<279>Choiseul.

C'était un incendiaire, et je fus un grand homme. Je jouais sur notre globe le rôle de la Providence; je réglais tout, sans que personne s'aperçût des moyens que j'employais; on voyait les coups, sans voir la main dont ils partaient.

Socrate.

Insensé! oses-tu bien te comparer à la Providence, tes fourberies avec la toute-sagesse, tes crimes avec l'archétype de la vertu?

Choiseul.

Oui, monsieur Socrate, je l'ose.
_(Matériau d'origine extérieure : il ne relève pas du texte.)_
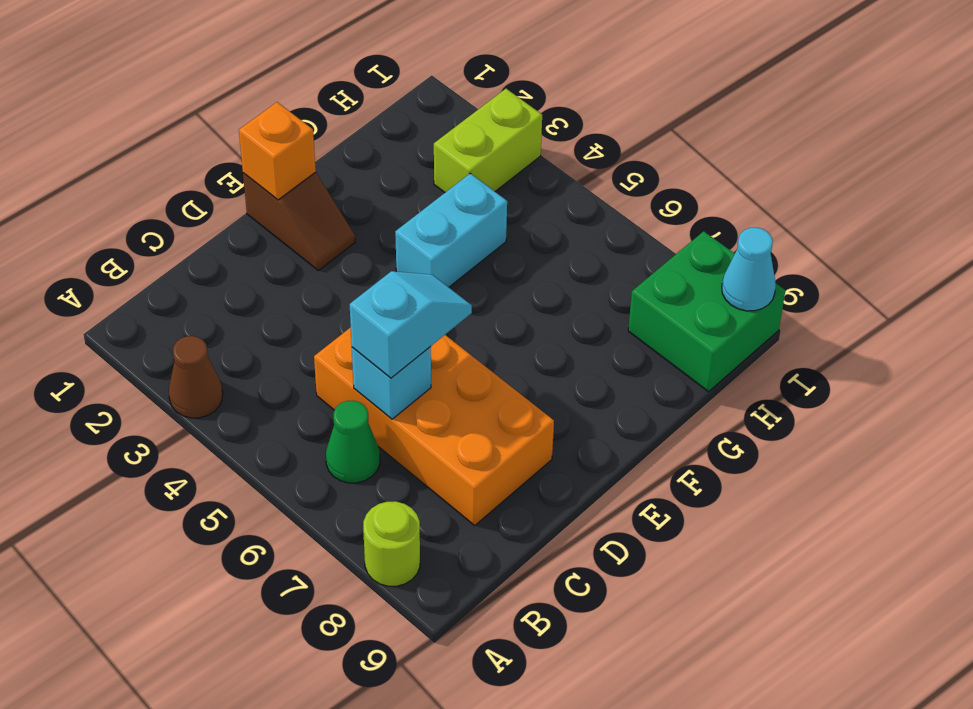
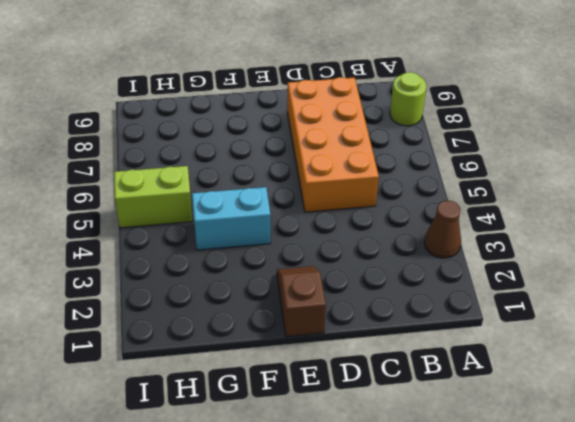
lime 1x2 brick [114,166,192,228] -> lime 1x2 brick moved to [434,89,542,192]
none -> green 1x1 cone [326,401,380,483]
none -> green 2x2 brick [628,231,785,392]
none -> cyan 1x1 brick [352,347,431,419]

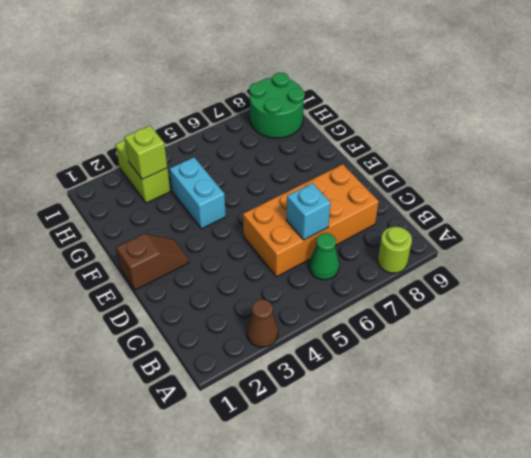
lime 1x1 brick [124,126,167,179] -> none
green 2x2 round brick [249,73,305,138] -> green 2x2 brick [628,231,785,392]
none -> orange 1x1 brick [239,102,316,200]
none -> cyan 1x1 cone [722,227,776,311]
none -> cyan 1x2 slope [350,271,472,378]

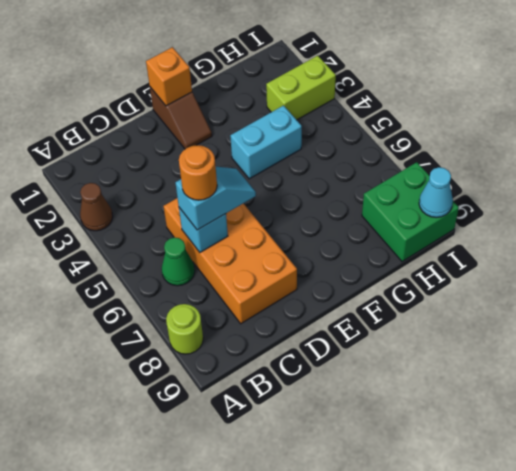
orange 1x1 round brick [179,145,217,200] -> none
Que votre tête pelée apprenne que les coups d'État ne sont pas des crimes, et que tout ce qui donne de la gloire est grand. Souvenez-vous que vos Grecs ont érigé en demi-dieux des hommes qui ne me valaient pas.

Socrate.

Il a des transports au cerveau; ce sont des redoublements d'accès. Va-t'en consulter Hippocrate; il est ici près, il guérira ta folie.

Choiseul.

Monsieur le comte de Struensée est plus proche; il me rendrait bien ce service, si j'en avais besoin (cependant sans opium). Ah! ce philosophe taciturne prend pour folie une noble fierté et la juste confiance que tout grand homme doit avoir en lui-même!

Struensée.

Vous n'avez pas besoin de remèdes, vous méritez les plus grands éloges; Machiavel vous eût donné la couronne des politiques. Mais pourquoi fûtes-vous exilé?